- REQUIRED TASK
Render the material below as a Markdown table with the columns No. and Line, giving each line its row number and omitting any blank lines. Begin at the first line of the material and continue through the line containing "genus: Chlosyne", including that line.

::::

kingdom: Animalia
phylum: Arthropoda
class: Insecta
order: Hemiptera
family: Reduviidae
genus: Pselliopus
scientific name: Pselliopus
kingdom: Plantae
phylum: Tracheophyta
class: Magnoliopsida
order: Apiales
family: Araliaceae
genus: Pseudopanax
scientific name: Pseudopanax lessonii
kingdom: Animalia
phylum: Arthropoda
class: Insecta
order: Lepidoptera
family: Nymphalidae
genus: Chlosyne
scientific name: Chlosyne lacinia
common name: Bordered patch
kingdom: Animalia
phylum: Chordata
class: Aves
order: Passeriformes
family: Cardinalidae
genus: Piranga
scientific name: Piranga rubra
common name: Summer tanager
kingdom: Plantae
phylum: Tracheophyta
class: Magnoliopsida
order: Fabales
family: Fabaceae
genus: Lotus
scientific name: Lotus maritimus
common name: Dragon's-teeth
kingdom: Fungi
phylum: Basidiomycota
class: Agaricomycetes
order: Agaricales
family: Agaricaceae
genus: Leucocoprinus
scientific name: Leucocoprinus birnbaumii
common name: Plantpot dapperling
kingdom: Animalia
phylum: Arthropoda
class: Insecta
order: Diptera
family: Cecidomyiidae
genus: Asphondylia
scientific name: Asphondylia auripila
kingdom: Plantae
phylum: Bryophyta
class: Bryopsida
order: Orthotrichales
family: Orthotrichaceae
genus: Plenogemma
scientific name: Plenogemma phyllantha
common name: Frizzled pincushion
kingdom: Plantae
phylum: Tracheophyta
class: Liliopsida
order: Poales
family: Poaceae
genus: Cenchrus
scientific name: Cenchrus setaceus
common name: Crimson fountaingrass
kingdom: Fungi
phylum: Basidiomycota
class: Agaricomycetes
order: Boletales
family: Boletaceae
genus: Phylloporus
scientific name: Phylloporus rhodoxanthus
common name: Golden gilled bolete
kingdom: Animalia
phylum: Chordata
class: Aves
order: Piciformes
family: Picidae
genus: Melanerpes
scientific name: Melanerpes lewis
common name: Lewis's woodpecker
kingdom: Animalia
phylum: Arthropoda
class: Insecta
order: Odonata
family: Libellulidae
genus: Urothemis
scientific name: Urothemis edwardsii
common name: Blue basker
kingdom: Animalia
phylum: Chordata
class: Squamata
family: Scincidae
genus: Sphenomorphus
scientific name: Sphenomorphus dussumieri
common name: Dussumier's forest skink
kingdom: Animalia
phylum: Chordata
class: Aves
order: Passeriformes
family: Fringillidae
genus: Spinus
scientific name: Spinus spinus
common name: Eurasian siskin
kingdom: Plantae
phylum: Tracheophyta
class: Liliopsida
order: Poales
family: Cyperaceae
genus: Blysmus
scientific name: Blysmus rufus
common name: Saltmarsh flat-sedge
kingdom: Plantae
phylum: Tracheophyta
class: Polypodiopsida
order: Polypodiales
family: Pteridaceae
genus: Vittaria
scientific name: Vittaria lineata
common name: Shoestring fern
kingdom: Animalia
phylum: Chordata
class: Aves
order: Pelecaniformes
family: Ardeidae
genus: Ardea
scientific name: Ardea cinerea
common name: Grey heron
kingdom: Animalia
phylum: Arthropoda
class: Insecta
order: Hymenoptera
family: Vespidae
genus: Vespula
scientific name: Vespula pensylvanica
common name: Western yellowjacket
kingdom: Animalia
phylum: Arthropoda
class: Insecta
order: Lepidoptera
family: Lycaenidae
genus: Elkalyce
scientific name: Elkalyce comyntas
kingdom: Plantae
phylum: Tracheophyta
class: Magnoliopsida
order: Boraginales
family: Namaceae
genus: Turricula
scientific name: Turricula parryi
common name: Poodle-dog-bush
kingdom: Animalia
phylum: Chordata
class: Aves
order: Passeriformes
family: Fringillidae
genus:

::::

- RESPONSE TO THIS TASK
| No. | Line |
|---|---|
| 1 | kingdom: Animalia |
| 2 | phylum: Arthropoda |
| 3 | class: Insecta |
| 4 | order: Hemiptera |
| 5 | family: Reduviidae |
| 6 | genus: Pselliopus |
| 7 | scientific name: Pselliopus |
| 8 | kingdom: Plantae |
| 9 | phylum: Tracheophyta |
| 10 | class: Magnoliopsida |
| 11 | order: Apiales |
| 12 | family: Araliaceae |
| 13 | genus: Pseudopanax |
| 14 | scientific name: Pseudopanax lessonii |
| 15 | kingdom: Animalia |
| 16 | phylum: Arthropoda |
| 17 | class: Insecta |
| 18 | order: Lepidoptera |
| 19 | family: Nymphalidae |
| 20 | genus: Chlosyne |